Dover Quartet’s appearance adds a milestone to this summer’s lineup, featuring a new member, Julianne Lee, who replaces founding violist Milena Pajaro-van de Stadt. Lee—who until this month was principal second violinist with the Boston Symphony Orchestra—makes her first appearance with the quartet at RCMF (she’s always had a dual career as violist/violinist). The quartet and guests open the festival with music of Haydn, Walker and Mendelssohn (the octet).
The presence of composer-in-residence Mark Applebaum hearkens back to Shiffman’s Stanford University days, where St. Lawrence was a resident quartet. Applebaum has written a new work for harpsichordist Mahan Esfahani and the Escher Quartet (June 18), and sits in on a late-night cabaret June 16.
“Mark and I met when we were both appointed to Stanford,” Shiffman says. “Everything I love in music, he wasn’t interested in. The stuff he was interested in, I thought was not real. I think we both opened up windows for each other, into artistic practice. And he’s hysterically funny. Some of his chance-based cabarets are hilarious.”

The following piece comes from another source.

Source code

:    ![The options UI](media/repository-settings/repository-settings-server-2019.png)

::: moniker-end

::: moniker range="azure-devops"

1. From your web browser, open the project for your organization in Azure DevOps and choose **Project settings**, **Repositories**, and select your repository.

In all, the lineup features performers accustomed to larger halls and audiences. But the willingness of international artists to perform in far-flung destinations and in relatively modest settings seems natural to Shiffman.
“Performing artists crave connection,” he says. “During the year, you play and then hit the road. A festival lets you park for a week, and make connections.
“In the festival market, you see the creation of community—for the audience, and the philanthropic community, and for the artists.”
The Rockport Chamber Music Festival hosts its gala June 4, with violinist Ray Chen. The festival officially opens June 9, and continues for four weekends. Chanticleer makes a festival annex appearance July 25, and violinist Gidon Kremer closes the summer presentations Aug. 12.